Stopping Antibiotics After 3 Days for the Treatment of FEbrile Neutropenia in Haematology Patients (SAFE Study): a Randomized Open-label Non-inferiority Trial
The goal of this clinical trial is to compare a short course of antibiotics in patients in whom no bacterial infection is found with the current golden standard: long-term antibiotic treatment in adult hematology patients who develop neutropenic fever. The main question it aims to answer is: whether the short-term treatment is equally safe for patients, hence the name 'SAFE study'. Participants will be randomly assigned (randomized) to one of two treatment options once they develop neutropenic fever: short-term or long-term antibiotic treatment. An additional blood sample, urine sample and stool sample will be collected. Researchers will compare the short-term and the long-term antibiotic treatment groups to see if the short treatment is equally safe as the long-term treatment group.
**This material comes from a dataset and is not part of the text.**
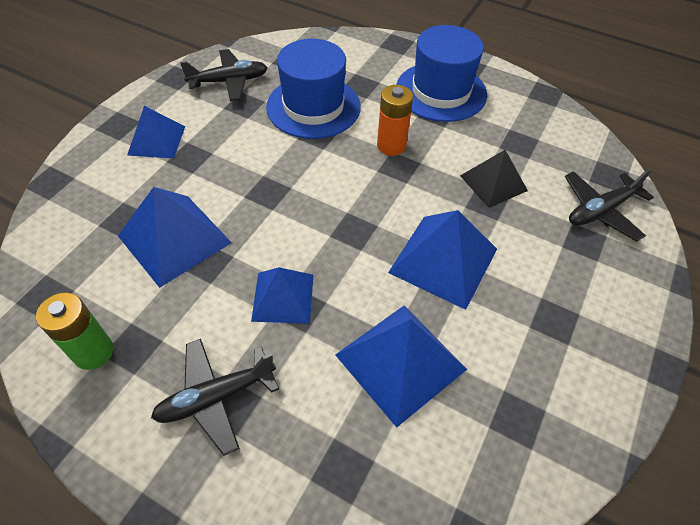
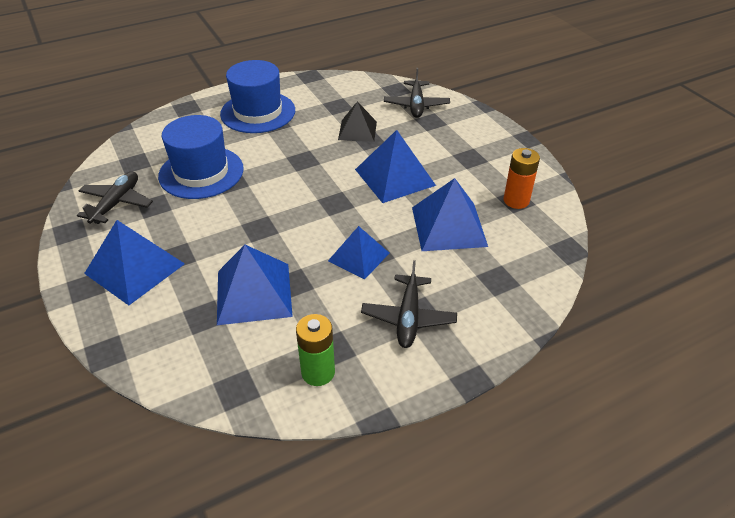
camera: 55 degrees left, 10 degrees down
(156, 140) = (135, 268): blue pyramid -> blue pyramid, size x1.53
(391, 146) = (281, 155): orange battery -> orange battery (516, 200)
• Voluntary written informed consent of the participant or their legally authorized representative has been obtained prior to any screening procedures;
• Age older than 16 years;
• Intensive therapy is started within three days before randomization for one of the following haematological conditions:
‣ Remission induction chemotherapy for newly diagnosed acute myeloid leukemia (AML) or myelodysplastic syndrome (MDS); OR
⁃ Re-induction chemotherapy for relapsed after haematological remission lasting for a minimum duration of 6 months; OR
⁃ Conditioning regimen to prepare for an allogeneic HCT; OR
⁃ Conditioning regimen to prepare for an autologous HCT.
• Expected longstanding (≥ 7 days) neutropenia (ANC \< 0.5x10\^9/L);
• Expected length of hospital stay of at least 10 days.